Today, regional carrier Mesa Air Group, Inc. (Mesa Air) announced that they expect a total of $92.5 million under the U.S. CARES Act Payroll Support Program (PSP). Because the total is under the $100 million threshold set by the Department of the Treasury, the entirety of the loan will be in the form of a grant and the company will not be required to provide stock warrants. In Monday’s announcement, Mesa Air Group’s Chairman and CEO, Jonathan Ornstein said in part,
“We’d like to thank President Trump and Treasury Secretary Mnuchin for taking decisive action at this critical juncture…” Mr. Ornstein continued, “This aid may well serve as the bridge that allows the industry to survive and give us the means to continue to provide the safest mass transportation system in history. Most importantly, we’d like to thank all our employees, particularly those on the front lines who are continuing to provide outstanding service in the face of this crisis.
As part of the agreement, Mesa Air may not institute any involuntary furloughs or pay cuts until October 1, 2020. Additionally, the company cannot repurchase company shares until September 30, 2021 and executive compensation will be limited until March 24, 2022. Mesa Air offers scheduled service to 135 cities in 39 states, Washington DC, Canada, Mexico and the Bahamas, averaging 662 daily departures. The regional airline currently operates a fleet of 145 aircraft and has around 3,600 employees.

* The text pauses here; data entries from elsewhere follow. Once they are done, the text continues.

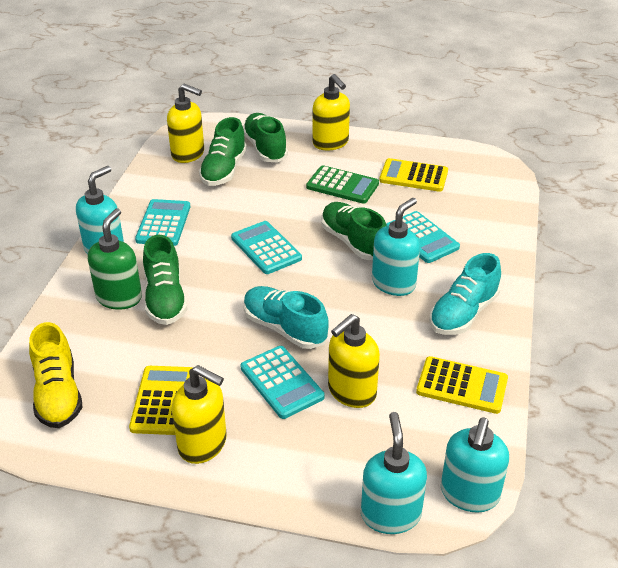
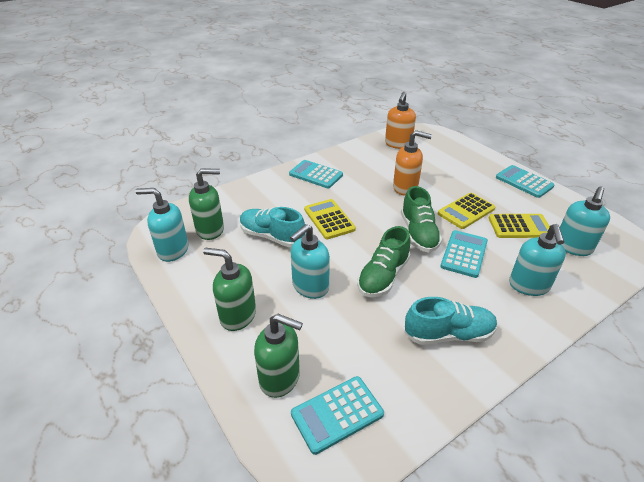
green calculator: [306,165,379,204] = 1 -> none = 0
green shoe: [143,235,188,325] [199,117,247,186] [243,113,288,162] [321,202,386,260] = 4 -> [357,226,410,297] [401,186,442,253] = 2
green soap dispenser: [88,208,142,310] = 1 -> [189,168,224,240] [203,248,256,331] [254,314,303,398] = 3
orange soap dispenser: none = 0 -> [385,92,416,149] [393,130,432,196] = 2
yellow shoe: [29,322,83,428] = 1 -> none = 0
yellow soap dispenser: [167,84,204,163] [172,365,227,464] [313,74,350,151] [328,314,380,408] = 4 -> none = 0

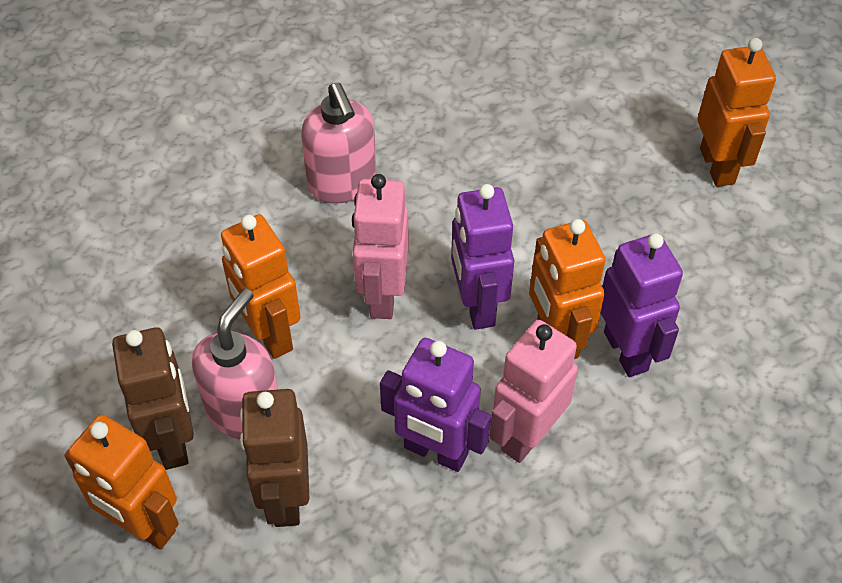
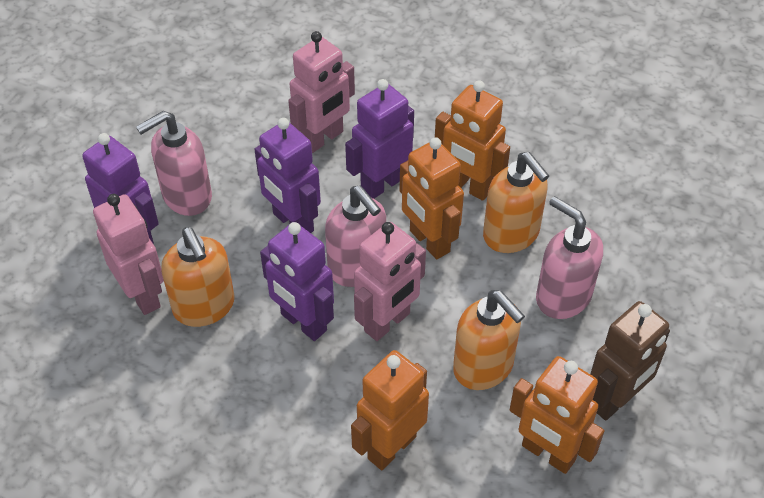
brown robot: [112,327,194,470] [240,389,309,527] = 2 -> [590,301,670,421] = 1
orange soap dispenser: none = 0 -> [161,227,234,327] [453,290,525,390] [483,152,549,253] = 3
pink robot: [352,174,409,319] [489,320,578,463] = 2 -> [93,194,164,315] [288,31,355,153] [354,222,426,341] = 3
pink soap dispenser: [192,288,278,440] [301,83,376,204] = 2 -> [136,111,212,216] [325,186,386,287] [536,196,603,319] = 3
purple robot: [380,338,491,472] [451,184,514,330] [601,233,683,377] = 3 -> [82,133,159,244] [254,118,321,233] [260,222,334,341] [345,79,414,199] = 4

Mesa Air operates flights as American Eagle and United Express, pursuant to capacity purchase agreements with the mainline carriers.
Update: April 22, 2020
Allegiant Travel Company
Allegiant Travel Company announced on Tuesday (April 21, 2020) that they will receive a total of $171.9 million from the U.S. CARES Act Payroll Support Program (PSP), including a $21 million low-interest 10-year loan. In return, the company will issue warrants to the U.S. Treasury Department for the right to purchase 25,890 shares of common stock at a predetermined strike price with a cash settlement right at the carrier’s option. In Tuesday’s announcement, Allegiant’s Chairman and Chief Executive Officer, Maurice J. Gallagher, Jr. said,
“The Payroll Support Program recognizes the essential role our team members play in the country’s air travel infrastructure. Their dedication in the face of the unprecedented crisis brought by the COVID-19 outbreak has been tremendous – and their continued work will be critical to our nation’s successful recovery in the months to come. On behalf of our entire team, I’d like to applaud the work of the administration, Treasury and Department of Transportation, our hometown Nevada delegation, leadership of both houses of Congress and the Aviation Subcommittees for both the Senate and the House for taking swift, bipartisan action to protect the jobs of our frontline team members. We thank you for your support and look forward to working with you to ensure Americans can once again be together, connecting with family and friends and conducting the business of our great nation.”
Founded in 1999, Allegiant links passengers from small to medium cities to world-class leisure destinations with all non-stop flights and industry-low average fares. The company operates 450 routes nationwide and offers base airfares that are often half the price of a typical roundtrip ticket.
Source(s): American Airlines, Delta Air Lines, Southwest Airlines, Alaska Airlines, JetBlue, United Airlines, Mesa Air Group, Allegiant Travel Company
Editor's Note: This article includes airlines who have published details of the aid they will receive from the U.S. CARES Act Payroll Support Program (PSP) at the time of writing and is not exhaustive. Many other U.S. carriers are also participating in the program and we will update this article when they publish the details.